**** ОТРЫВОК ДЛЯ ЧТЕНИЯ

41. Я возвращаюсь к движению, чтобы показать, как ты ненадежен во всем. Ты говоришь: «Движение материи было беспорядочно, смешано и бурно». Для сравнения ты предлагаешь кипящий и брызжущий во все стороны горшок. Но как же в другом месте ты утверждаешь другое? Когда ты хочешь изобразить материю ни доброю, ни злою, ты говоришь: «Следовательно, материя, находясь внизу и обладая равномерным движением, не склоняется чересчур ни к добру, ни ко злу». Если движение равномерно, то оно и не бурное, не клокочет, как в кипящем горшке, но протекает упорядочение и умеренно: оно само собой держится между добром и злом, не склоняясь ни в ту, ни в другую сторону и колеблясь, как говорится, «в средней точке». Это – не беспокойство, это – не смятение и беспорядочность, но умеренность, сдержанность и равномерность движения, которое не уклоняется ни в ту, ни в другую сторону. Ясно, что если бы оно поворачивало туда и сюда или больше в одну сторону, оно заслуживало бы упрека в неупорядоченности, неравномерности и бурности. Далее, если движение не склонялось ни к добру, ни ко злу, оно, конечно, происходило между добром и злом. И отсюда становится ясно, что материя склонна к ограничению. Поэтому ее движение, не склонное ни к добру, ни ко злу (ибо оно не обращалось ни к тому, ни к другому), ограничивалось и тем, и другим. Но когда ты говоришь, что движение материи не склонялось ни к тому, ни к другому, ты полагаешь добро и зло в определенном месте. Ведь материя, которая находилась в определенном месте, не уклоняясь ни туда, ни сюда, не уклонялась и в места, в которых находились добро и зло. А если ты утверждаешь, что добро и зло находятся в каком-либо месте, то есть делаешь их пространственными, то тем самым делаешь их телесными. Ибо то, что находится в каком-либо месте, прежде всего должно обладать телесностью. Бестелесное же не имеет своего места, если только, находясь в теле, оно не совпадает с самим телом. Не склоняясь же ни к добру, ни ко злу, материя не склонялась к ним как к телесным или пространственным. Итак, ты заблуждаешься, если думаешь, что добро и зло не суть субстанции. Ведь все то, чему ты указываешь место, ты превращаешь в субстанции. А место ты указываешь тем, что движение материи ставишь в зависимость от обеих областей – добра и зла.

********

#### ЧТО ТРЕБУЕТСЯ:
**A)** С чем в отрывке о движении материи сравнивается ее беспорядочное и бурное движение?
**B)** Напиши продолжение отрывка о движении материи, начиная сразу после его последней фразы.

**** ЗАПИСАННЫЕ СВЕДЕНИЯ

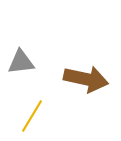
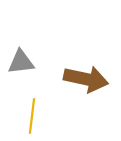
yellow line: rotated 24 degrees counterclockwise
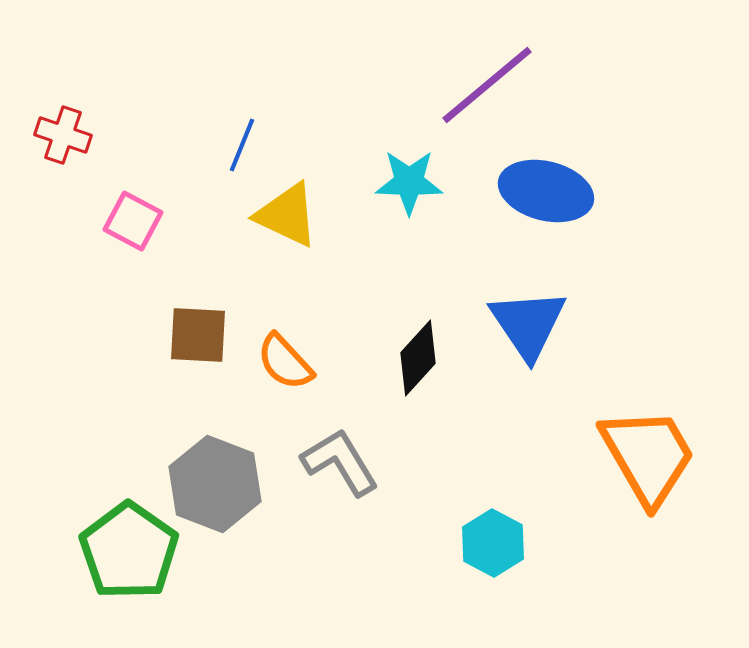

********
**** ЗАПИСАННЫЕ СВЕДЕНИЯ

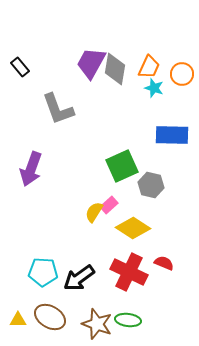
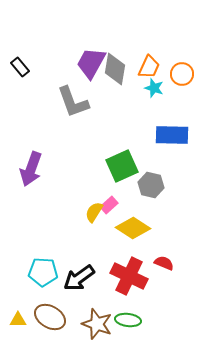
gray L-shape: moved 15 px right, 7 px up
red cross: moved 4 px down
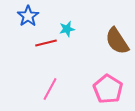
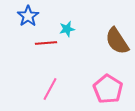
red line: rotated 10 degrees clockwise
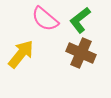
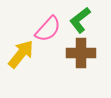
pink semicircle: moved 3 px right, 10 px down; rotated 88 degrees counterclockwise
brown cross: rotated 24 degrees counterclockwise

********
**** ЗАПИСАННЫЕ СВЕДЕНИЯ

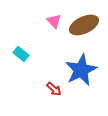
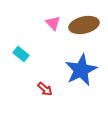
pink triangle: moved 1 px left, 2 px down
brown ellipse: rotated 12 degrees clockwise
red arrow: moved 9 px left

********

#### ОТВЕТЫ:
**A)** С кипящим и брызжущим во все стороны горшком.

**B)**
42. Ты все довольно сильно рассеял, иначе при ближайшем рассмотрении стало бы очевидно, насколько все противоречит друг другу. Но я собираю и сравниваю рассеянное. Ты утверждаешь, что движение материи было беспорядочным, и добавляешь, что она стремится к бесформенности; а затем, в другом месте, – что она желает быть упорядоченной Богом. Желает получить форму та, которая стремится к бесформенности? Или стремится к бесформенности та, которая желает получить форму? Ты не хочешь казаться тем, кто приравнивает Бога к материи, и притом допускаешь, что у нее есть общность с Богом. Ты говоришь: «Не может быть, чтобы у нее не было чего-либо общего с Богом, так как Он ее украшает». Однако, если бы у нее было что-нибудь общее с Богом, она, будучи через общность частью Бога, не нуждалась бы в том, чтобы Он ее украшал, – разве что и Сам Бог мог бы получить украшение от материи, имея нечто общее с ней. Но если ты считаешь, что в материи присутствовало нечто, вследствие чего Бог должен был ее украшать, то тем самым подчиняешь Бога необходимости. А общим между ними ты делаешь то, что они движутся сами собой и движутся всегда. Почему же ты думаешь, что материя менее значительна, чем Бог? Для полной божественности требуется следующее: свобода и вечность движения. Но Бог движется соразмерно, а материя несоразмерно. Однако и Тот и другая Божественны вследствие свободного и вечного движения. Впрочем, материи ты позволяешь больше: она может двигаться так, как не позволено Богу.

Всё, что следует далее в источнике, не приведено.